Istilah ini muncul sekitar tahun 2001 dan menjadi populer seiring berjalannya waktu, menjadi kata umum untuk merujuk pada area tubuh ini. Bukan kata otaku, bahkan gadis-gadis sering menggunakan ekspresi ini setelah mempopulerkannya.
Dahulu kata ini hanya digunakan untuk merujuk pada kombinasi rok mini dan kaus kaki panjang, saat ini istilah ini menjadi populer untuk paha dan kombinasi lainnya seperti pakaian renang.
Kami rekomendasikan untuk membaca: Sukumizu – Roupas de banho das escolas japonesas
Fakta menarik seputar Zettai Ryouiki
Pada tahun 2009 dilakukan survei online tentang fetis favorit pria dan Zettai Ryouiki menang di posisi pertama dalam survei tersebut. Berbagai agensi periklanan melakukan survei dan mempromosikan acara atau iklan yang melibatkan gaya ini.
28 November menjadi hari kaus kaki tinggi, tanggal khusus bagi mereka yang menghargai fashion Zettai Ryouiki. Meskipun bukan hari libur resmi, sejak 2013 ini adalah acara tahunan yang dirayakan oleh komunitas raksasa di internet.

Di internet ada ribuan fanart dan menunjukkan dengan sempurna penerapan fashion Jepang ini dan eksposisi area absolut. Beberapa perusahaan bahkan telah menato gadis-gadis di paha mereka untuk membuat iklan di area absolut.
Jika Anda merasa istilah ini sedikit berat, ketahuilah bahwa orang Jepang juga telah menciptakan istilah lain untuk merujuk pada sekilas celana dalam wanita yang dikenal sebagai panchira.
Kami rekomendasikan untuk membaca: Panchira, Pantsu e Shimapan – História das Calcinhas no Japão
Apa yang dipikirkan orang tentang Zettai Ryouiki?
Tren ini mungkin terlihat sedikit sensual, tetapi sebaliknya, ia sering dikaitkan dengan kesucian dan kemurnian. Meskipun demikian, eksposisi paha akhirnya menciptakan diskusi tentang kontribusi untuk pelecehan seksual.
Penampilan kaki dengan cara ini dapat dilihat sebagai cara untuk mengseksualisasi karakter wanita atau gadis-gadis Jepang, membuat mereka menjadi objek keinginan bagi audiens pria.
Meskipun istilah ini tampak lebih seperti jenis pervasi Jepang, patut disebutkan bahwa ini bukan eksklusif Jepang, ada juga istilah dan tren serupa seperti “knee-high socks” atau “thigh high boots”.
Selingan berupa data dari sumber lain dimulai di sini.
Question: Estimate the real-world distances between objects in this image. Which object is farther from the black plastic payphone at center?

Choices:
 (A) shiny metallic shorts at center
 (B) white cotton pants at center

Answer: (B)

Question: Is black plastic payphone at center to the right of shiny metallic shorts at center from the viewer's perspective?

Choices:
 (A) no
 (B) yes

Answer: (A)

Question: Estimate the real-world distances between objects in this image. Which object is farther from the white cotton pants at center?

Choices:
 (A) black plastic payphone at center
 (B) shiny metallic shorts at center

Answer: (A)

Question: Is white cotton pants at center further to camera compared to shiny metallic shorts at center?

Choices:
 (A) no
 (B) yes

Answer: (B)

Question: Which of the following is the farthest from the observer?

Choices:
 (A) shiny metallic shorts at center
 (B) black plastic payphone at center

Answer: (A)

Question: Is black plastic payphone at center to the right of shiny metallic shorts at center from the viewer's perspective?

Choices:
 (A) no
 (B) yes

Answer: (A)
Zettai Ryouiki diadopsi oleh pemuda di luar dunia Otaku, dan beberapa orang mungkin melihatnya sebagai cara untuk menunjukkan kepercayaan diri dan harga diri. Beberapa menganggap tren ini sebagai bentuk pemberdayaan perempuan.
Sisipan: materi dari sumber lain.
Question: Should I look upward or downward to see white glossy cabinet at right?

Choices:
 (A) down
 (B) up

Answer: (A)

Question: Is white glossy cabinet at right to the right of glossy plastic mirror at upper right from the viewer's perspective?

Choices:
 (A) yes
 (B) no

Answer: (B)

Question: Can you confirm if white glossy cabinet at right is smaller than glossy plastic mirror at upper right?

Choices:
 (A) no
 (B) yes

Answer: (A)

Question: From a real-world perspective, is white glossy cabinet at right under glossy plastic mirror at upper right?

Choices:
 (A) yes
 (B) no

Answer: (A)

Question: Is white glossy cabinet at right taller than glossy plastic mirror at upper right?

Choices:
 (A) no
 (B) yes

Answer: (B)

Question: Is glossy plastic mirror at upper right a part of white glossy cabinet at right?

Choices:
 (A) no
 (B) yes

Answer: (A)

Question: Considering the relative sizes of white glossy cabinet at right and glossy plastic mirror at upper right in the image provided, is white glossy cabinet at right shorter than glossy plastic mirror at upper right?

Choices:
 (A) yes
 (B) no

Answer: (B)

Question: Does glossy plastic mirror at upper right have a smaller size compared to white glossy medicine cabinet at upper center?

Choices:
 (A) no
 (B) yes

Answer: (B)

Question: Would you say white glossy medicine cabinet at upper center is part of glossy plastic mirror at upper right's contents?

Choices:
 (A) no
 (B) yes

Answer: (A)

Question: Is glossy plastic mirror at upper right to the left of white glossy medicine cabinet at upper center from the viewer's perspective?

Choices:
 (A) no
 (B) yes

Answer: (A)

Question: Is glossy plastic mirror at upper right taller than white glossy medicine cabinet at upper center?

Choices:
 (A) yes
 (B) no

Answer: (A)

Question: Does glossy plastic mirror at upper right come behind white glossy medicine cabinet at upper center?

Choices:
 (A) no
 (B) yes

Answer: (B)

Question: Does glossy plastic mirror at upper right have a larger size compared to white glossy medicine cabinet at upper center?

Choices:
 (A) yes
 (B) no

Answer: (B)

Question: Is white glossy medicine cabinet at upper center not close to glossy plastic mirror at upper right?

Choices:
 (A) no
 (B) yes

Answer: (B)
Bahkan beberapa anggota komunitas otaku menganggap istilah ini menyinggung, sementara yang lain tidak menganggap apa-apa dan banyak gadis masih menggunakan istilah ini. Apa yang Anda pikirkan tentang topik ini? Saya harap Anda menikmati artikel ini dan kami berterima kasih atas komentar dan pembagian.